Among the 34 platforms included in the review were Facebook, Reddit, Snapchat, X (formerly Twitter) and YouTube. The ICO did not name the 11 platforms where privacy concerns were found in the sign-up process.
In April 2024, the ICO warned that social media ad video sharing platforms must work harder to safeguard the privacy of children using their services.
Major Children’s Privacy Concerns Identified
The ICO review highlighted a range of privacy issues relating to children in its review of the platforms. These included:
- Some platforms make children’s profiles public by default, and in a few cases, privacy only appeared possible if users agreed to pay a fee or to opt into a subscription service
- A small number of platforms appeared to enable children to receive friend or follow requests from strangers and to receive direct messages from strangers by default
- Some platforms appear to nudge children to switch geolocation settings on or encourage them to share their location with others through tagging or including location when posting content
- Some platforms may be profiling children for targeted advertising in a way that is not in the best interests of the child, for example through potentially excessive data collection and not giving children options to control advertising preferences
- While the majority of the platforms reviewed did use some form of age assurance at account set-up stage, with a minimum age of 13 specified, most relied on users’ self-declaration of their age, which is unlikely to be appropriate
The ICO has written to 11 platforms about these issues, in some cases warning of regulatory action if changes are not made to their practices.

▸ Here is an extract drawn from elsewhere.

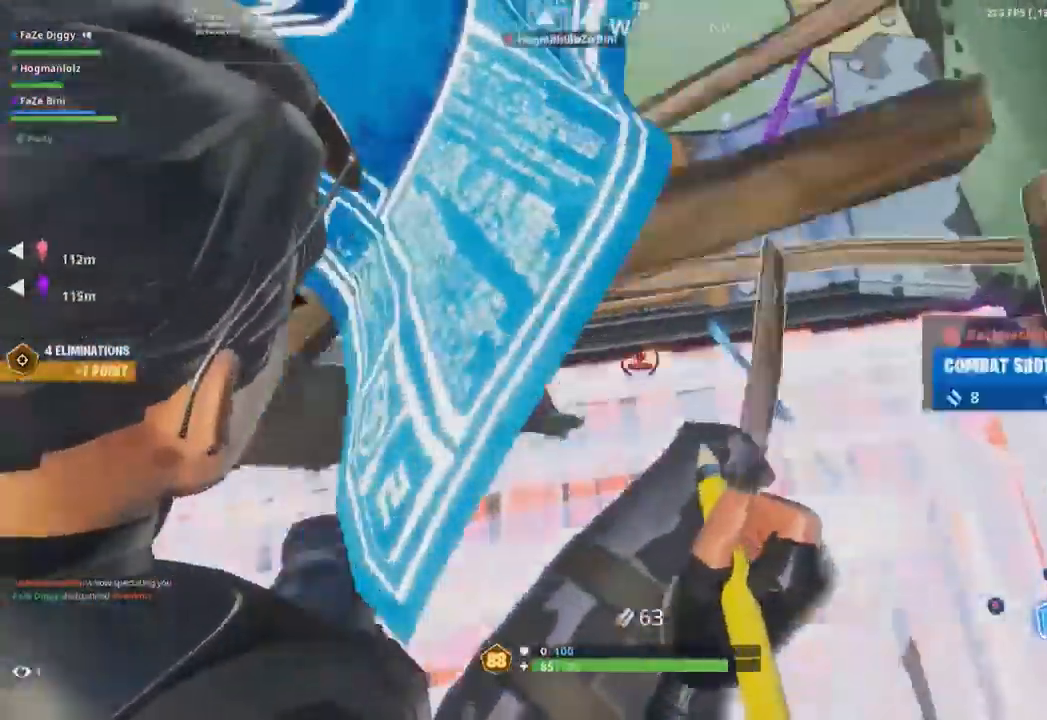
{"buttons": ["B"], "left_stick": "up-left", "right_stick": "right", "events": [[17, "L1", "down"], [17, "R1", "down"], [101, "L1", "up"], [117, "R1", "up"], [151, "L1", "down"], [201, "R1", "down"], [217, "right_stick", "up"], [267, "L1", "up"], [301, "R1", "up"], [317, "L1", "down"], [367, "right_stick", "center"], [401, "L1", "up"], [451, "left_stick", "up-left"], [468, "B", "down"], [501, "right_stick", "right"]]}
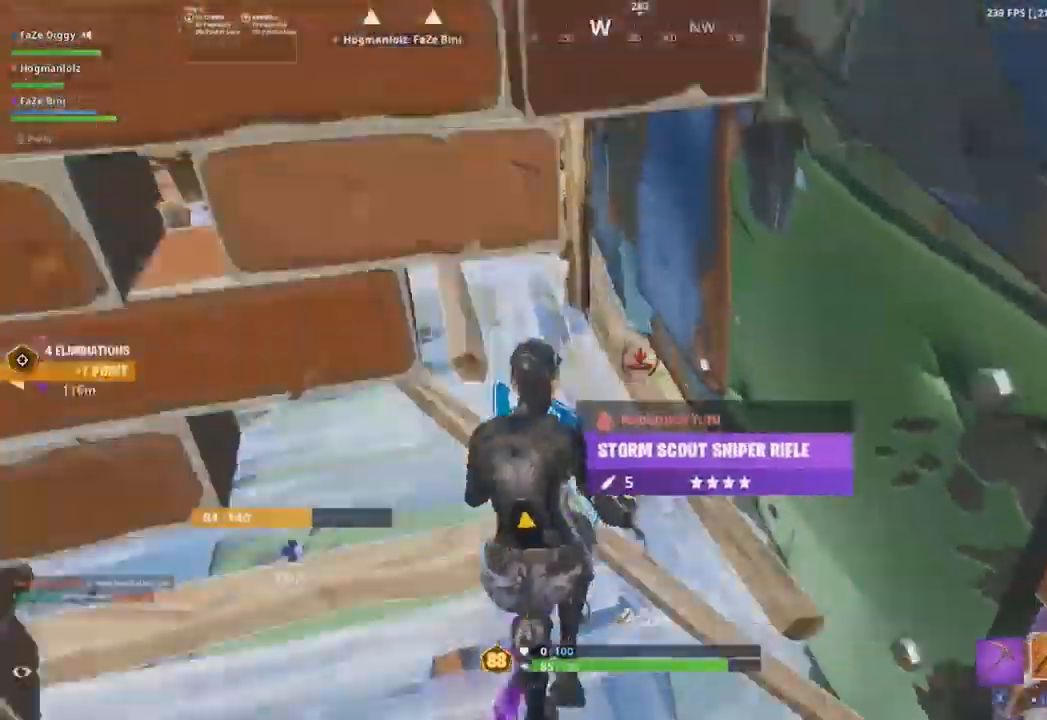
{"buttons": [], "left_stick": "down-left", "right_stick": "center", "events": [[50, "B", "up"], [67, "left_stick", "left"], [183, "R1", "down"], [217, "left_stick", "up"], [284, "R1", "up"], [284, "left_stick", "right"], [400, "R1", "down"], [400, "right_stick", "center"], [434, "left_stick", "down-left"], [500, "R1", "up"]]}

It has also raised questions to some platforms to better understand how services are impacting children’s privacy. This includes how children’s personal information is being used in recommender systems.
This evidence will be used to inform ongoing work in improving how social media and video sharing platforms protect children’s privacy.
Emily Keaney, Deputy Commissioner at the ICO, commented: “There is no excuse for online services likely to be accessed by children to have poor privacy practices. Where organisations fail to protect children’s personal information, we will step in and take action.”
“Online services and platforms have a duty of care to children. Poorly designed products and services can leave children at risk of serious harm from abuse, bullying and even loss of control of their personal information,” she added.